Teens testify in student shooting trial
Lisa Baumann | Hagadone News Network | UPDATED 9 years, 11 months AGO
MISSOULA — Two teenagers testified Thursday that they had stolen items from the garage of a Montana man accused of killing a high school student in that very place weeks later, and one of the teens said that may have been one factor that led to the German exchange student’s death.
Mykle Martin, 17, and Tristan Staber, 18, described how they went “garage hopping,” or burglarizing garages, in search of alcohol and other things after dark and hit Markus Kaarma’s house.
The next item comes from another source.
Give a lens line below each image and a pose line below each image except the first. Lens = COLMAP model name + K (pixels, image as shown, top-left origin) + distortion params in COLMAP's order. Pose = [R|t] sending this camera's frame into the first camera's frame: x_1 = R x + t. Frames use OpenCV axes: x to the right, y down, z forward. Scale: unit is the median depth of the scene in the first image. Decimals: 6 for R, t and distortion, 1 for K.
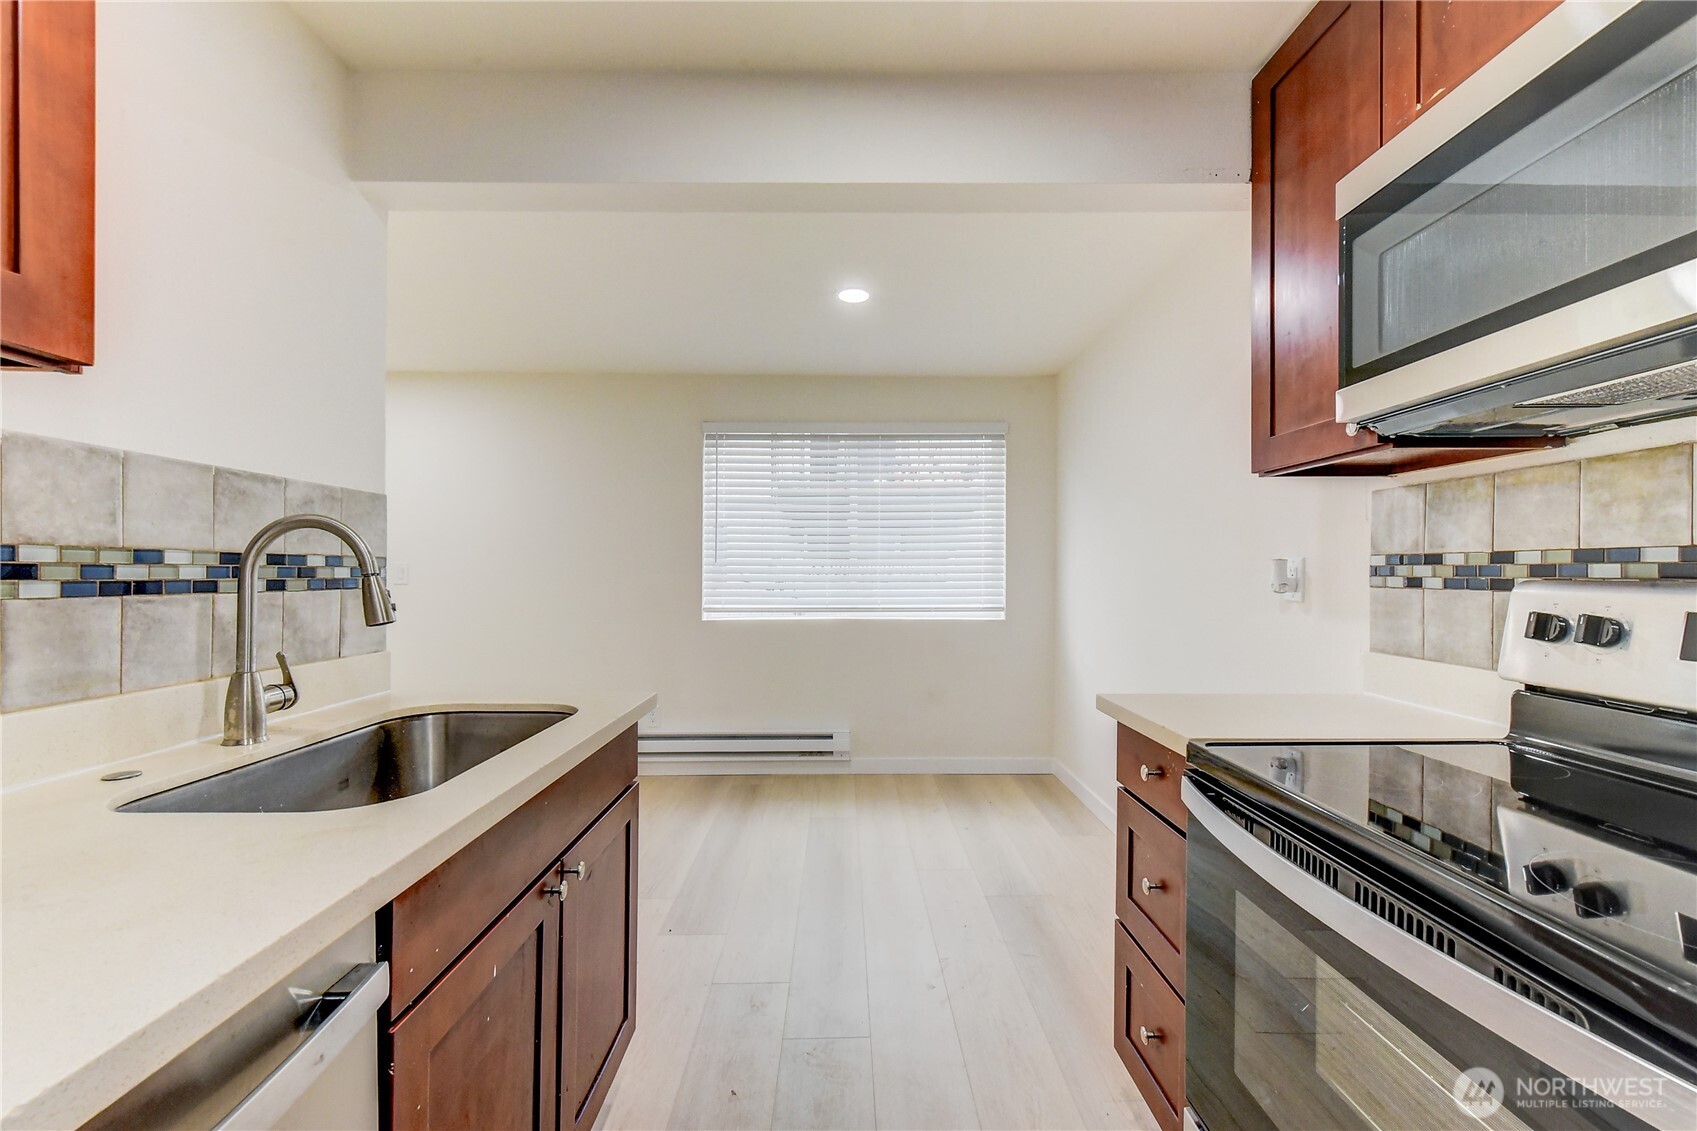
lens RADIAL K [[699.7, 0, 852.7], [0, 699.7, 595.9], [0, 0, 1]] dist [-0.001476, 0.000811]
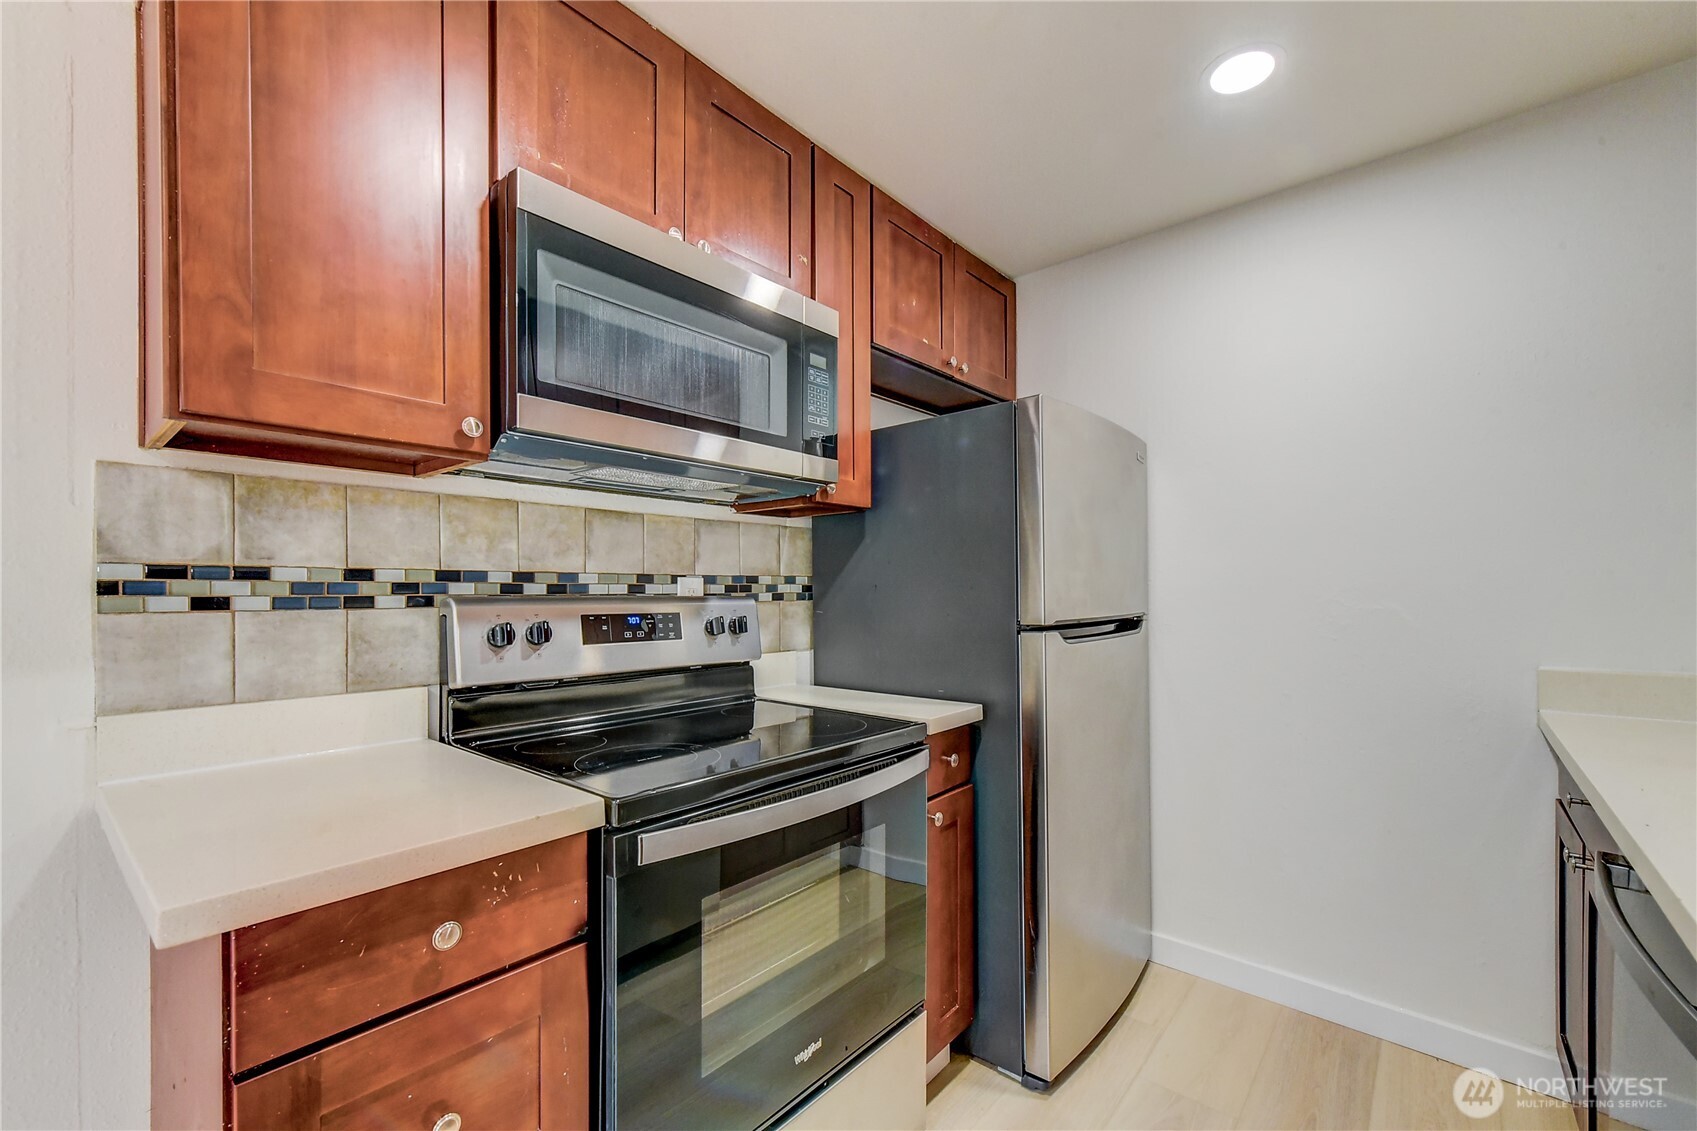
lens RADIAL K [[699.7, 0, 849.2], [0, 699.7, 601.5], [0, 0, 1]] dist [-0.001476, 0.000811]
pose [[-0.754985, -0.011325, 0.655644, -0.227538], [0.022536, 0.998812, 0.043204, -0.044795], [-0.655354, 0.047394, -0.753833, 1.314573]]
Kaarma is accused of baiting the shooting victim, Diren Dede, into sneaking into his garage early April 27, and killing him with four shotgun blasts after being alerted by a motion detector. He has pleaded innocent to deliberate homicide, citing fear of harm to his family and property after he’d been burglarized twice before the shooting.
Martin testified that it was common knowledge that some area teens went garage hopping late at night in Missoula. He and Staber had been convicted of stealing a wallet, marijuana, alcohol and an iPhone from Kaarma’s garage about a week before Dede was shot. Staber said he acted as lookout while Martin stole the items.
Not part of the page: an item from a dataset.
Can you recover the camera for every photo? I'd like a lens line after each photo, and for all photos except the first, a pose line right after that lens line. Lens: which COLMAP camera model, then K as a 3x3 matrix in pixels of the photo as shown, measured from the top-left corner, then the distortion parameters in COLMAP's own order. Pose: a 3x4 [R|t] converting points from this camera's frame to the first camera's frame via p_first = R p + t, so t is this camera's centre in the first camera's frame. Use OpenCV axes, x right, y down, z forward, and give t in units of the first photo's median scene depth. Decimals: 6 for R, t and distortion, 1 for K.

“I was the previous break-in,” Martin said, his voice at times barely audible. “I’m the reason he (Kaarma) was waiting for another person.”
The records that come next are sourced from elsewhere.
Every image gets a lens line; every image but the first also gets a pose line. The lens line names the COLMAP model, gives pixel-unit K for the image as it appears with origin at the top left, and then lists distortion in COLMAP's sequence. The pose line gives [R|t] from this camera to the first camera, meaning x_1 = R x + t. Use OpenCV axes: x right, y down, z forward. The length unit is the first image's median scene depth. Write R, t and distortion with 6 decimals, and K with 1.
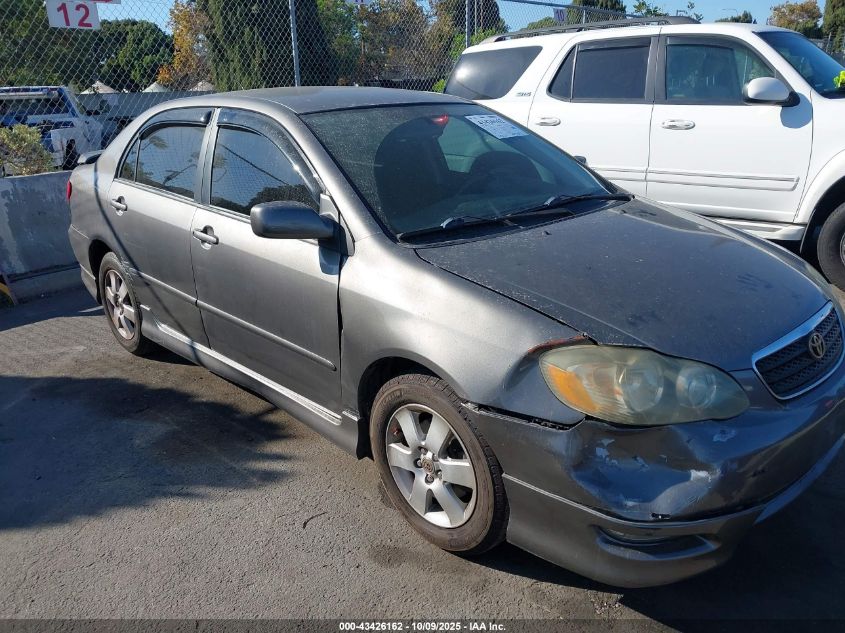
lens RADIAL K [[685.4, 0, 422.3], [0, 685.4, 311.2], [0, 0, 1]] dist [-0.000477, -0.001064]
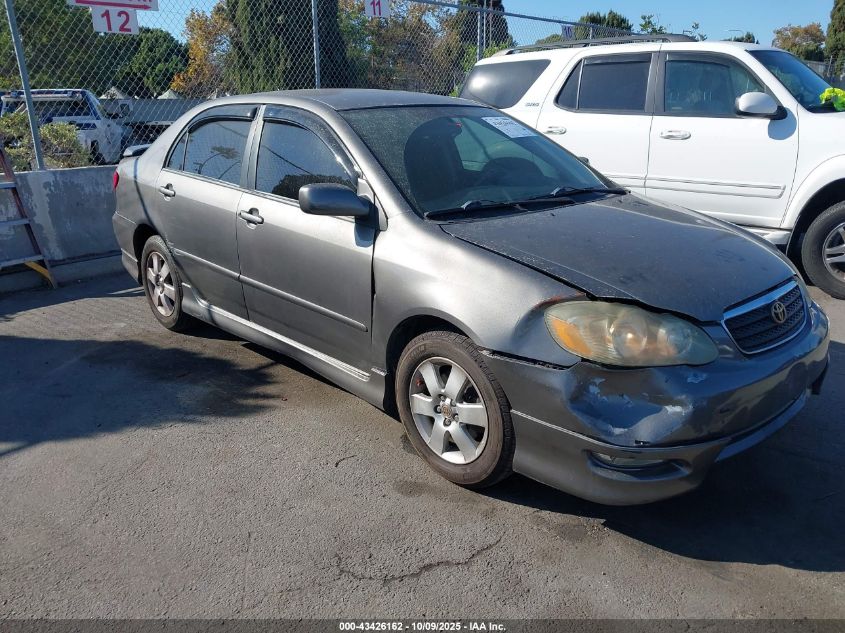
lens RADIAL K [[679.1, 0, 422.5], [0, 679.1, 316.5], [0, 0, 1]] dist [0.003692, -0.011300]
pose [[0.999701, 0.024239, -0.003183, -0.023550], [-0.024263, 0.999675, -0.007872, 0.054168], [0.002991, 0.007947, 0.999964, -0.115569]]
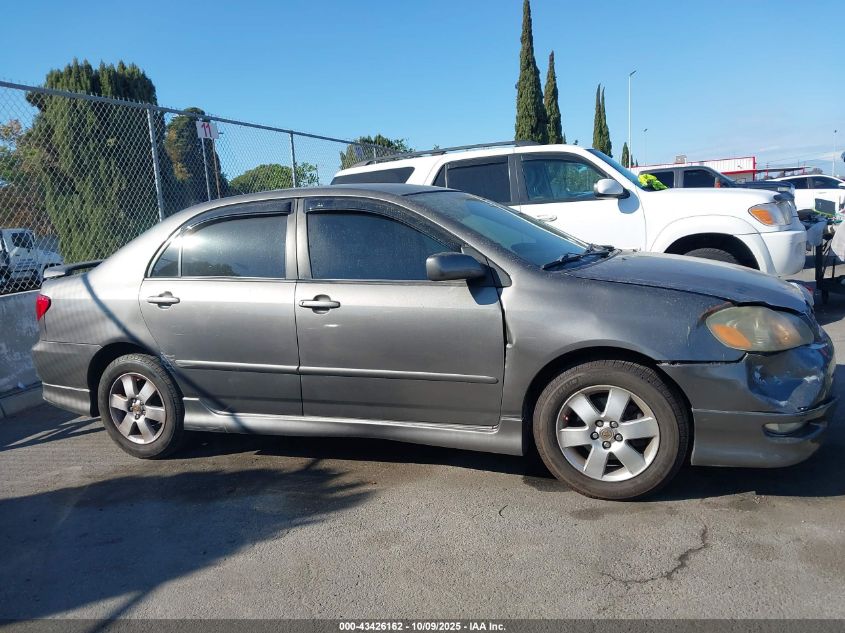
lens RADIAL K [[678.5, 0, 425.2], [0, 678.5, 314.3], [0, 0, 1]] dist [-0.005869, -0.007913]
pose [[0.916445, -0.098001, 0.387974, -0.571226], [0.169920, 0.973101, -0.155569, 0.106302], [-0.362292, 0.208495, 0.908446, -0.069570]]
Both teens said Kaarma and his partner made a call to the iPhone. Staber said he heard Kaarma make a threat; Martin said the couple didn’t.
Their testimony came as prosecutors opened their case Thursday.
Deputy County Attorney Jennifer Clark said Kaarma gave no warning before firing in the darkened garage four times after tripping the motion sensor, and that Kaarma paused between the third and fourth shots.
“Neighbors heard the sequence of shots,” Clark said. “They heard boom, boom, boom, pause, boom.” She held the pump-action shotgun used in the slaying and simulated firing it.
Clark said Dede may have been crouching behind a car after the first shots were fired.
“We’ll be back to ask you to hold this man responsible for deliberately taking the life of Diren Dede,” Clark said.
An 18-year-old next-door neighbor, Brandon Klise, testified that he thought it was odd to see the garage door at the Kaarma home open after homeowners were told to keep them closed after recent thefts. Klise also said he knew Kaarma felt he was being targeted.
Days before the shooting, Kaarma had told a woman that his house had been burglarized twice and he had been waiting up nights to shoot an intruder, according to court records.
Defense attorney Paul Ryan said Kaarma didn’t know whether the person inside the garage was armed. Kaarma is a man who doesn’t like to be around a lot of people, and he felt targeted and increasingly anxious for the safety of his partner, Janelle Pflager, and their infant son after the first burglaries, Ryan stated.
Kaarma believed police weren’t doing anything about the burglaries, Ryan added. And he insisted that Montana law allows homeowners to protect their residences with deadly force when they believe they are going to be harmed.
Montana’s “stand your ground” law makes it easier for people to avoid prosecution in a shooting if they felt an imminent danger, whether or not the person shot was armed. Dede, from the German city of Hamburg, was not carrying a weapon.
Dede’s parents, Celal and Gulcin Dede, are attending the trial.
“We have lost a bit of our joy for life,” Celal Dede said in a prepared statement to Germany’s RTL Television. “We can no longer laugh, no longer be happy. A huge part of us was taken from our lives — a part that made our family very happy.”